WHAT TO DO :: In the listing below, change each "photo" to "image" and write out all of its lines again with nothing else altered, omitting the pictures.

(DATA FOR THE TASK begins)

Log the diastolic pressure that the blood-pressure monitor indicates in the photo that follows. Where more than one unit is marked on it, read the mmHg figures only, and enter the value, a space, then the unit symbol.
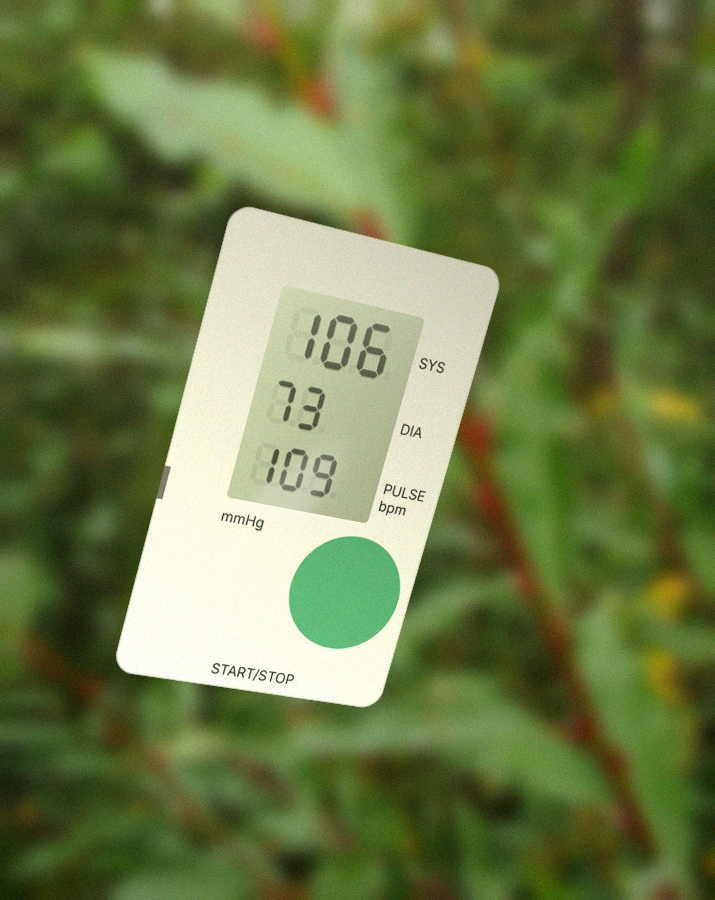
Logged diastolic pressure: 73 mmHg
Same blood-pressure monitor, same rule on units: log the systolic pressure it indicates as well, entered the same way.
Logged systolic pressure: 106 mmHg
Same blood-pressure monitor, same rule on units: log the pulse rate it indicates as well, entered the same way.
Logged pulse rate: 109 bpm
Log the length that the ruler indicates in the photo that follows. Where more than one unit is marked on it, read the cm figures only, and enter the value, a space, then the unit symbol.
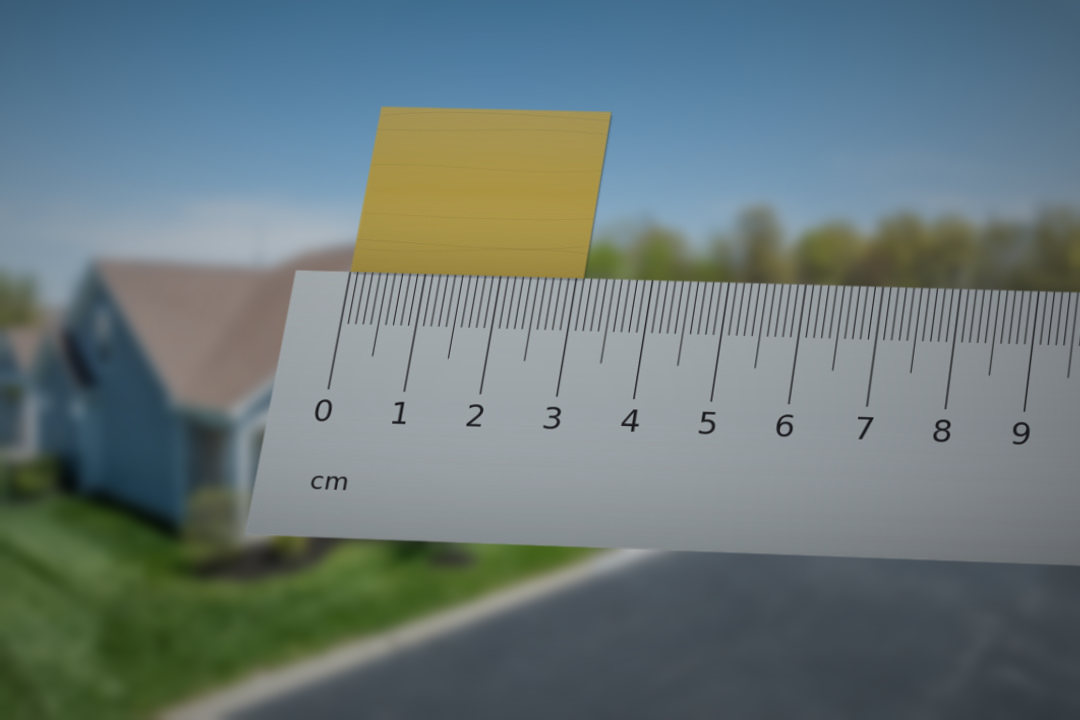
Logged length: 3.1 cm
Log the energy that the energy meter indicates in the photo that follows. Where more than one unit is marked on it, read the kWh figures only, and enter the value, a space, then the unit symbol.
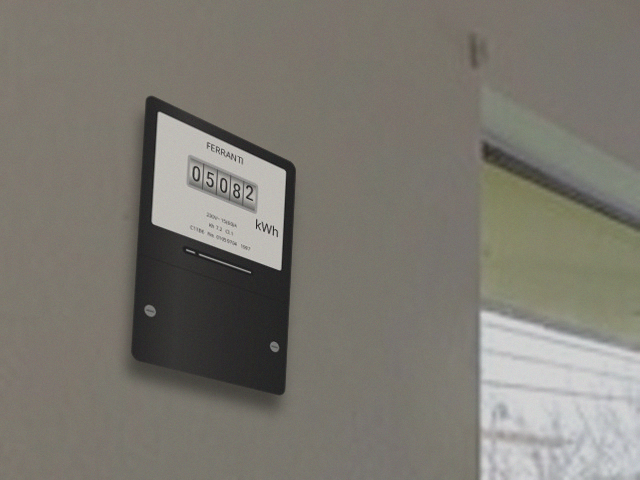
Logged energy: 5082 kWh
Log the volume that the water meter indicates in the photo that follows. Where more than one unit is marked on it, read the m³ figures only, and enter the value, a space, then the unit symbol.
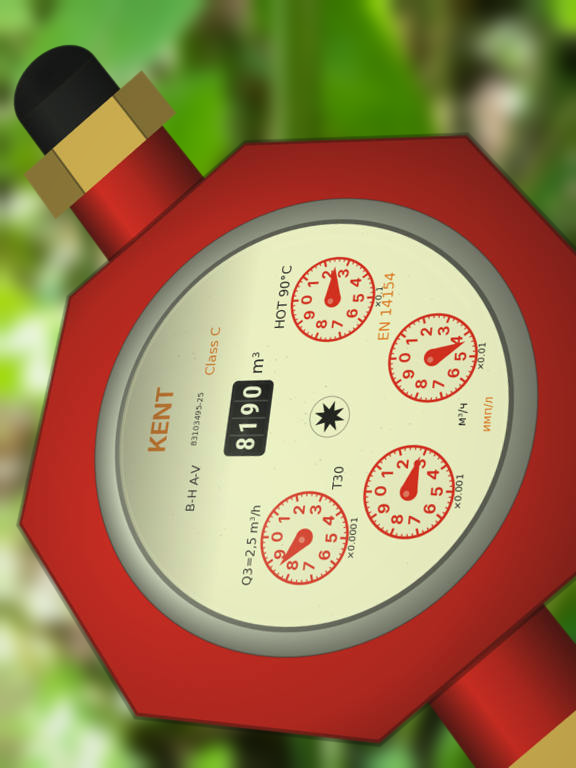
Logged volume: 8190.2428 m³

(DATA FOR THE TASK ends)

RESPONSE AREA ::
Log the diastolic pressure that the blood-pressure monitor indicates in the image that follows. Where more than one unit is marked on it, read the mmHg figures only, and enter the value, a space, then the unit symbol.
Logged diastolic pressure: 73 mmHg
Same blood-pressure monitor, same rule on units: log the systolic pressure it indicates as well, entered the same way.
Logged systolic pressure: 106 mmHg
Same blood-pressure monitor, same rule on units: log the pulse rate it indicates as well, entered the same way.
Logged pulse rate: 109 bpm
Log the length that the ruler indicates in the image that follows. Where more than one unit is marked on it, read the cm figures only, and enter the value, a space, then the unit symbol.
Logged length: 3.1 cm
Log the energy that the energy meter indicates in the image that follows. Where more than one unit is marked on it, read the kWh figures only, and enter the value, a space, then the unit symbol.
Logged energy: 5082 kWh
Log the volume that the water meter indicates in the image that follows. Where more than one unit is marked on it, read the m³ figures only, and enter the value, a space, then the unit symbol.
Logged volume: 8190.2428 m³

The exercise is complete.